> [Provided material]

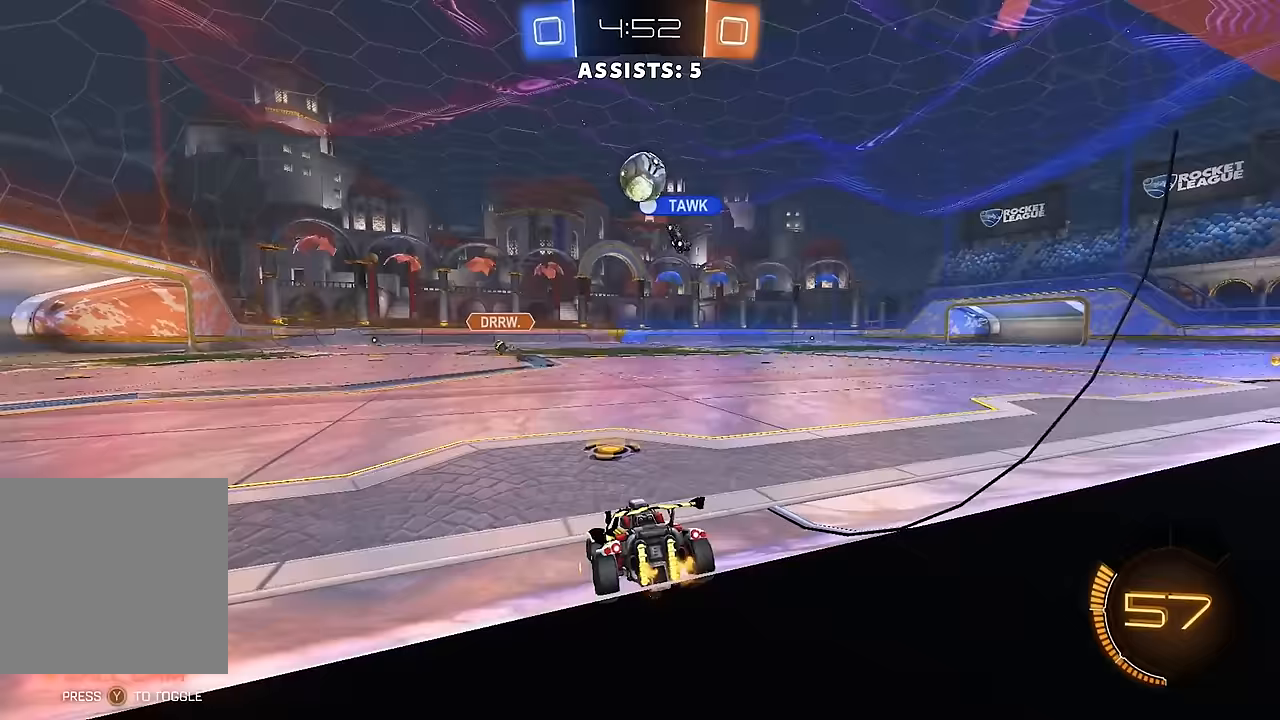
{"buttons": ["R2"], "left_stick": "right", "right_stick": "center", "events": [[17, "left_stick", "right"], [167, "L1", "down"], [233, "L1", "up"]]}
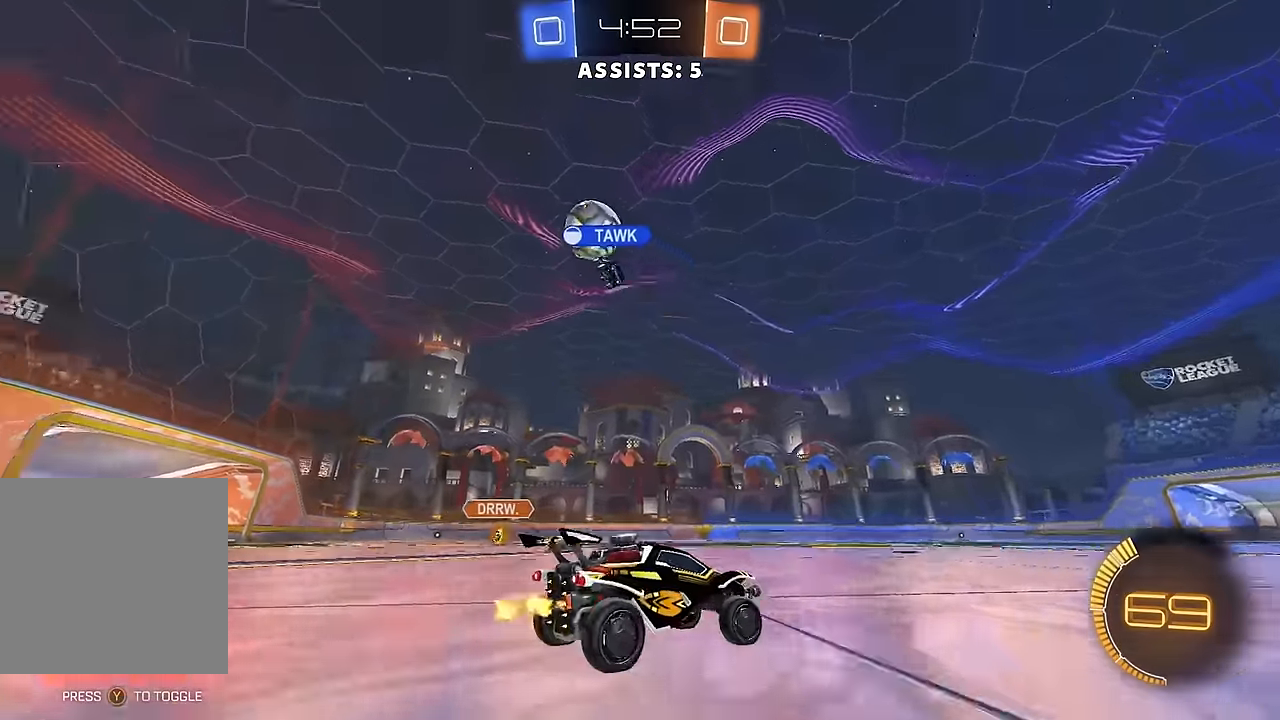
{"buttons": ["R2"], "left_stick": "center", "right_stick": "center", "events": [[33, "left_stick", "center"], [300, "left_stick", "left"], [483, "left_stick", "center"]]}
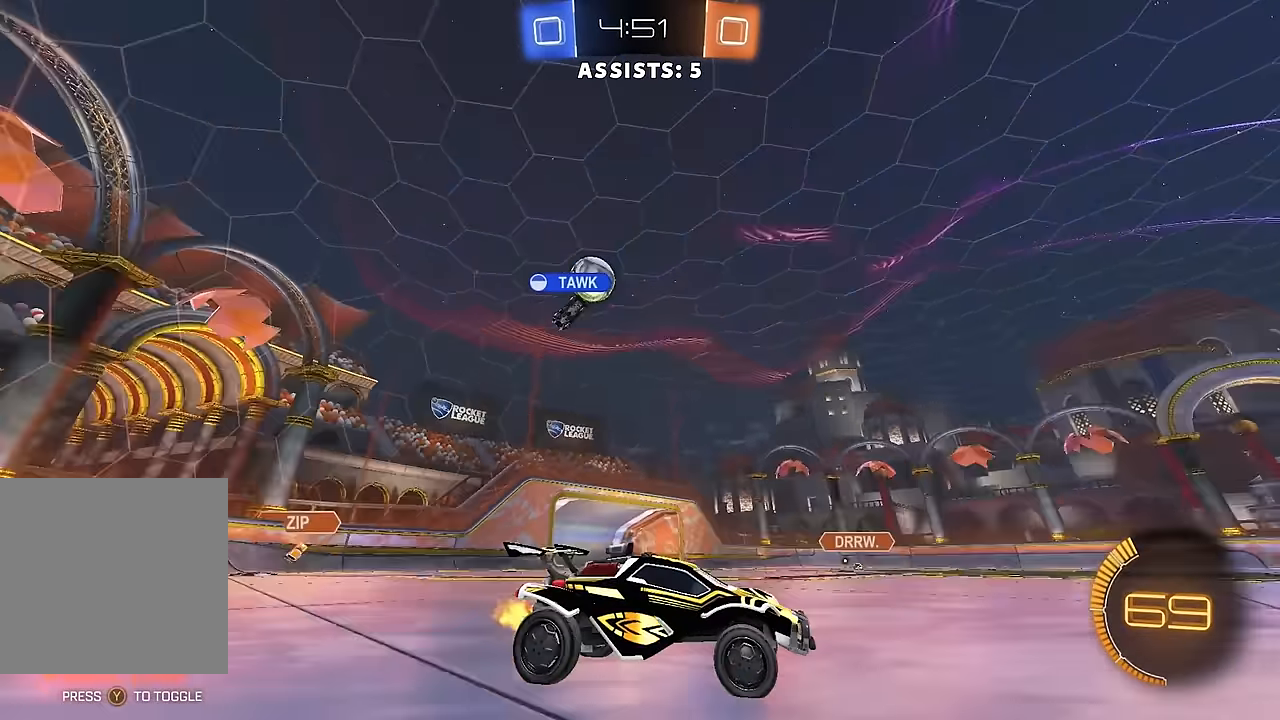
{"buttons": ["R2"], "left_stick": "center", "right_stick": "center", "events": [[33, "left_stick", "left"], [367, "left_stick", "center"]]}
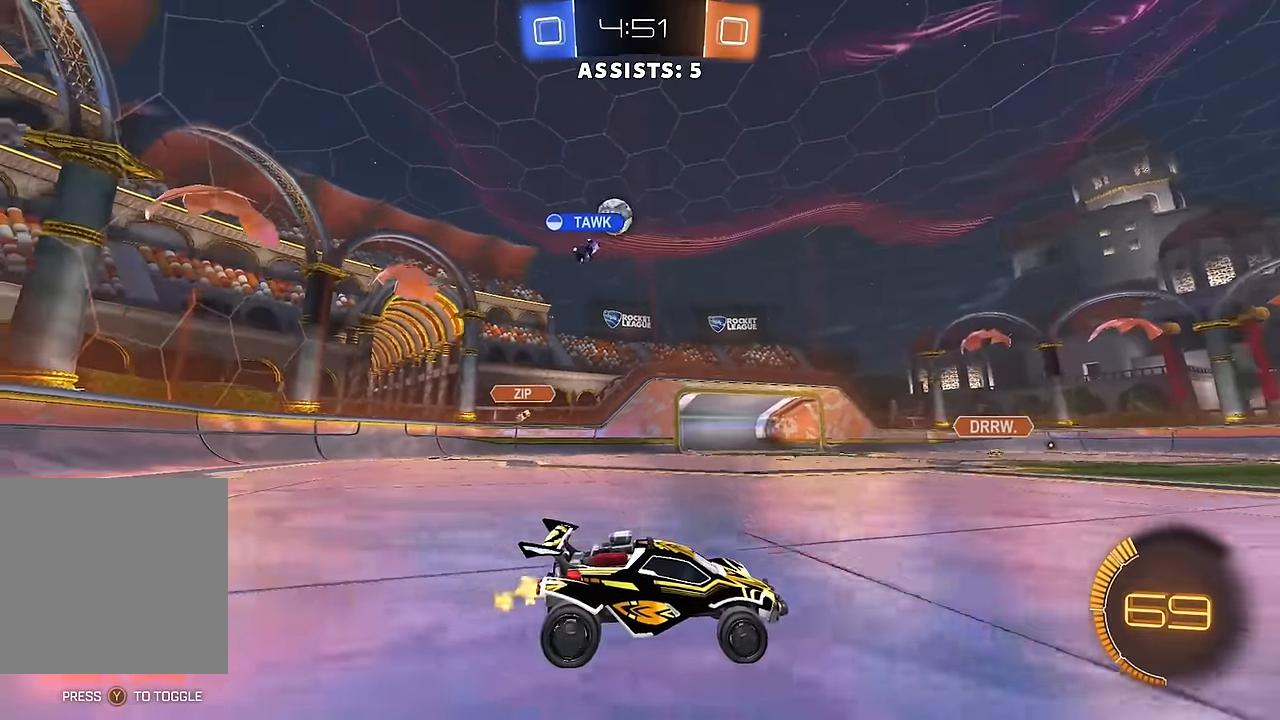
{"buttons": ["R2"], "left_stick": "left", "right_stick": "center", "events": [[383, "left_stick", "left"]]}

> [Task goal] All of the material is to be reproduced verbatim, pictures excluded.

> [Answer box]
{"buttons": ["R2"], "left_stick": "right", "right_stick": "center", "events": [[17, "left_stick", "right"], [167, "L1", "down"], [233, "L1", "up"]]}
{"buttons": ["R2"], "left_stick": "center", "right_stick": "center", "events": [[33, "left_stick", "center"], [300, "left_stick", "left"], [483, "left_stick", "center"]]}
{"buttons": ["R2"], "left_stick": "center", "right_stick": "center", "events": [[33, "left_stick", "left"], [367, "left_stick", "center"]]}
{"buttons": ["R2"], "left_stick": "left", "right_stick": "center", "events": [[383, "left_stick", "left"]]}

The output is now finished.